-ritest- is a easy way to do Randomized Inference (thanks Simon HeB), but I'm not certain it works the way I'd like it to for DiD analysis on panel data. My goal is to assign the vector of treatments of one unit to another (repeatedly). I think this works, but I bet it could be improved upon. Or, it may contain an error.

The procedure is as follows.
1. Assign the treatment variable (did) to matrix D. This locks in the treatment vector irrespective of sorting.
2. Within a loop, create a uniform random number (rand) that is used for sorting by cross section (id = cid). It takes two steps.
3. Bring back in the treatment vector D and assign it as the false treatment (did_temp1).
4. Get the rejection statistic (10%) from r(table).
5. Exit the loop and get the mean rejection rate.

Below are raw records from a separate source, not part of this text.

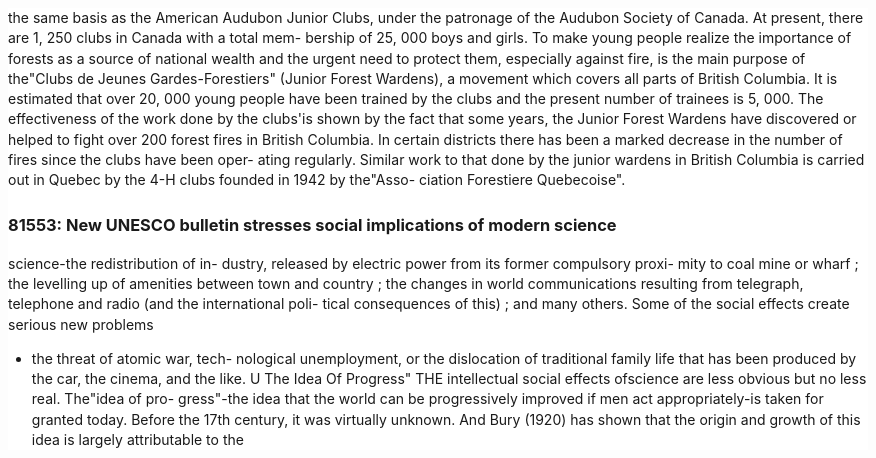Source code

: the same basis as the American
Audubon Junior Clubs, under the
patronage of the Audubon Society of
Canada. At present, there are 1, 250
clubs in Canada with a total mem-
bership of 25, 000 boys and girls.
To make young people realize the
importance of forests as a source of
national wealth and the urgent need
to protect them, especially against fire,
is the main purpose of the"Clubs de
Jeunes Gardes-Forestiers" (Junior
Forest Wardens), a movement which
covers all parts of British Columbia.
It is estimated that over 20, 000 young
people have been trained by the clubs
and the present number of trainees is
5, 000.
The effectiveness of the work done
by the clubs'is shown by the fact that
some years, the Junior Forest Wardens
have discovered or helped to fight over
200 forest fires in British Columbia.
In certain districts there has been a
marked decrease in the number of
fires since the clubs have been oper-
ating regularly.
Similar work to that done by the
junior wardens in British Columbia is
carried out in Quebec by the 4-H
clubs founded in 1942 by the"Asso-
ciation Forestiere Quebecoise".

### 81553: New UNESCO bulletin stresses social implications of modern science

science-the redistribution of in-
dustry, released by electric power
from its former compulsory proxi-
mity to coal mine or wharf ; the
levelling up of amenities between
town and country ; the changes in
world communications resulting
from telegraph, telephone and
radio (and the international poli-
tical consequences of this) ; and
many others. Some of the social
effects create serious new problems
- the threat of atomic war, tech-
nological unemployment, or the
dislocation of traditional family
life that has been produced by the
car, the cinema, and the like.
U The Idea Of Progress"
THE intellectual social effects ofscience are less obvious but no
less real. The"idea of pro-
gress"-the idea that the world
can be progressively improved if
men act appropriately-is taken
for granted today. Before the 17th
century, it was virtually unknown.
And Bury (1920) has shown that
the origin and growth of this idea
is largely attributable to the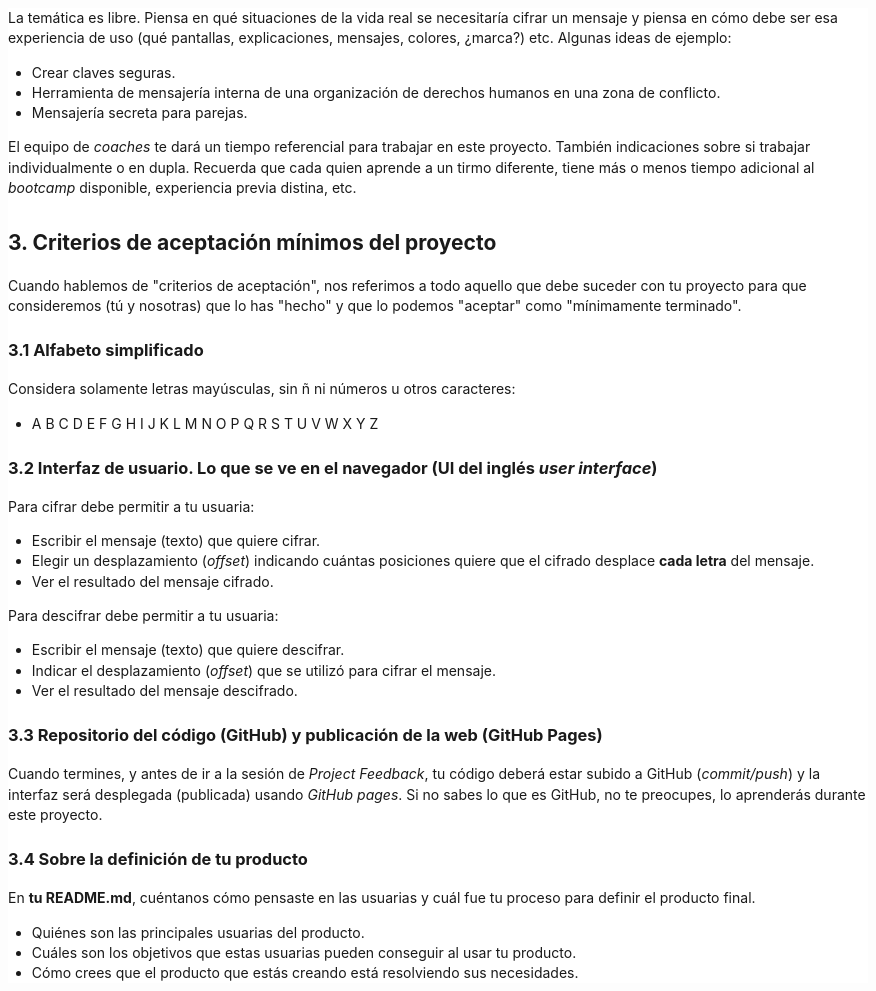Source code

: La temática es libre. Piensa en qué situaciones de la vida real se
necesitaría cifrar un mensaje y piensa en cómo debe ser esa experiencia de uso
(qué pantallas, explicaciones, mensajes, colores, ¿marca?) etc. Algunas ideas de
ejemplo:

* Crear claves seguras.
* Herramienta de mensajería interna de una organización de derechos humanos en
  una zona de conflicto.
* Mensajería secreta para parejas.

El equipo de _coaches_ te dará un tiempo referencial para trabajar en este
proyecto. También indicaciones sobre si trabajar individualmente o en dupla.
Recuerda que cada quien aprende a un tirmo diferente, tiene más o menos tiempo
adicional al _bootcamp_ disponible, experiencia previa distina, etc.

## 3. Criterios de aceptación mínimos del proyecto
Cuando hablemos de "criterios de aceptación", nos referimos a todo aquello que
debe suceder con tu proyecto para que consideremos (tú y nosotras) que lo has
"hecho" y que lo podemos "aceptar" como "mínimamente terminado".

### 3.1 Alfabeto simplificado
Considera solamente letras mayúsculas, sin ñ ni números u otros caracteres:
* A B C D E F G H I J K L M N O P Q R S T U V W X Y Z

### 3.2 Interfaz de usuario. Lo que se ve en el navegador (UI del inglés _user interface_)

Para cifrar debe permitir a tu usuaria:
* Escribir el mensaje (texto) que quiere cifrar.
* Elegir un desplazamiento (_offset_) indicando cuántas posiciones quiere que
  el cifrado desplace **cada letra** del mensaje.
* Ver el resultado del mensaje cifrado.

Para descifrar debe permitir a tu usuaria:
* Escribir el mensaje (texto) que quiere descifrar.
* Indicar el desplazamiento (_offset_) que se utilizó para cifrar el mensaje.
* Ver el resultado del mensaje descifrado.

### 3.3 Repositorio del código (GitHub) y publicación de la web (GitHub Pages)
Cuando termines, y antes de ir a la sesión de _Project Feedback_, tu código deberá
estar subido a GitHub (_commit/push_) y la interfaz será desplegada (publicada)
usando _GitHub pages_. Si no sabes lo que es GitHub, no te preocupes, lo
aprenderás durante este proyecto.

### 3.4 Sobre la definición de tu producto
En **tu README.md**, cuéntanos cómo pensaste en las usuarias y cuál fue tu proceso
para definir el producto final.

* Quiénes son las principales usuarias del producto.
* Cuáles son los objetivos que estas usuarias pueden conseguir al usar tu producto.
* Cómo crees que el producto que estás creando está resolviendo sus necesidades.

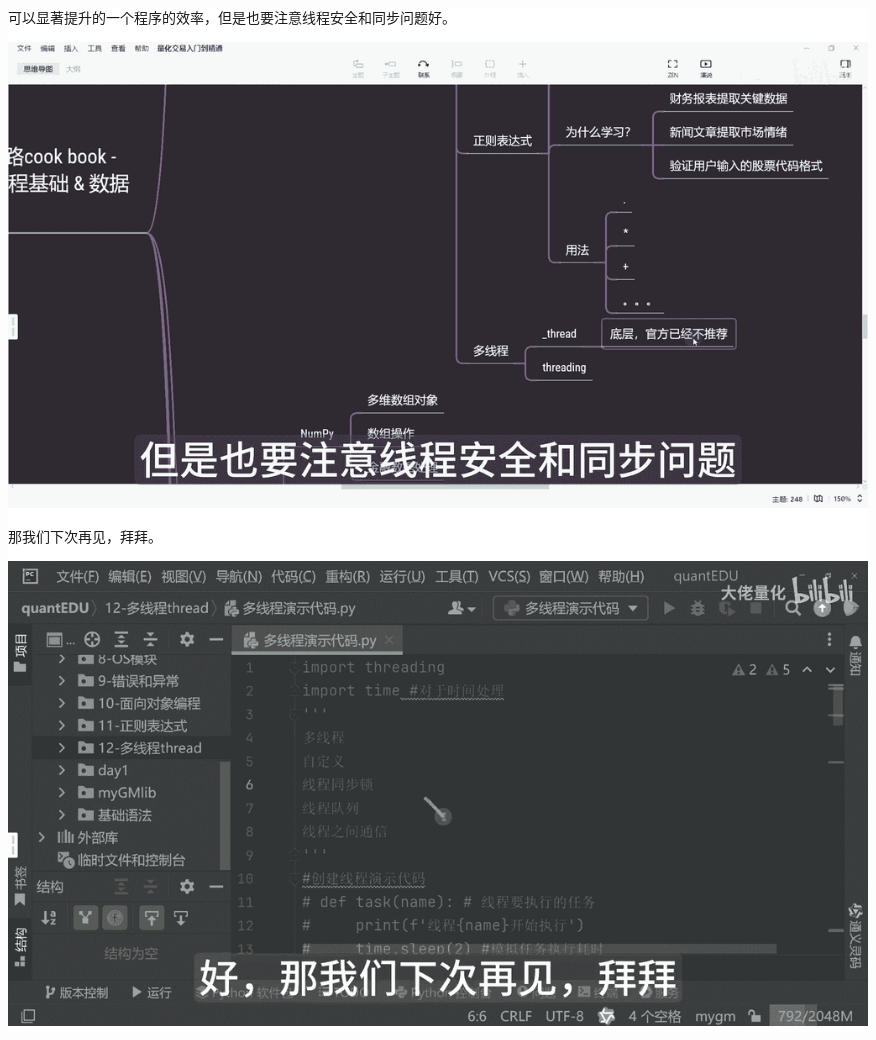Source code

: 可以显著提升的一个程序的效率，但是也要注意线程安全和同步问题好。

![](img/572c406adcdee234cf66be354a5b64c4_3.png)

那我们下次再见，拜拜。

![](img/572c406adcdee234cf66be354a5b64c4_5.png)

Notes: y is the dependent variable. $X is a vector of regressors. year is the time dimension. I'm using Stata 15.1/MP4, but nothing here appears restricted to later versions.

Code:
mkmat did, matrix(D)
matrix R = J(100,1,.)
forv i = 1/100 {
    capture drop rand
    capture drop did_temp1
    qui g rand = runiform()
    qui bysort cid: replace rand = rand[1]
    qui sort rand year
    qui svmat D, names(did_temp)
    qui xtreg y did_temp1 $X i.year , fe cluster(cid)
    matrix R[`i',1]=el(r(table),4,1)<0.1
 }
capture drop res1
svmat R, names(res)
summ res1
Thoughts?

It could be cleaned up a bit if I could get a descriptive statistic on a column of a matrix, but I can't find anyway to do that in Stata.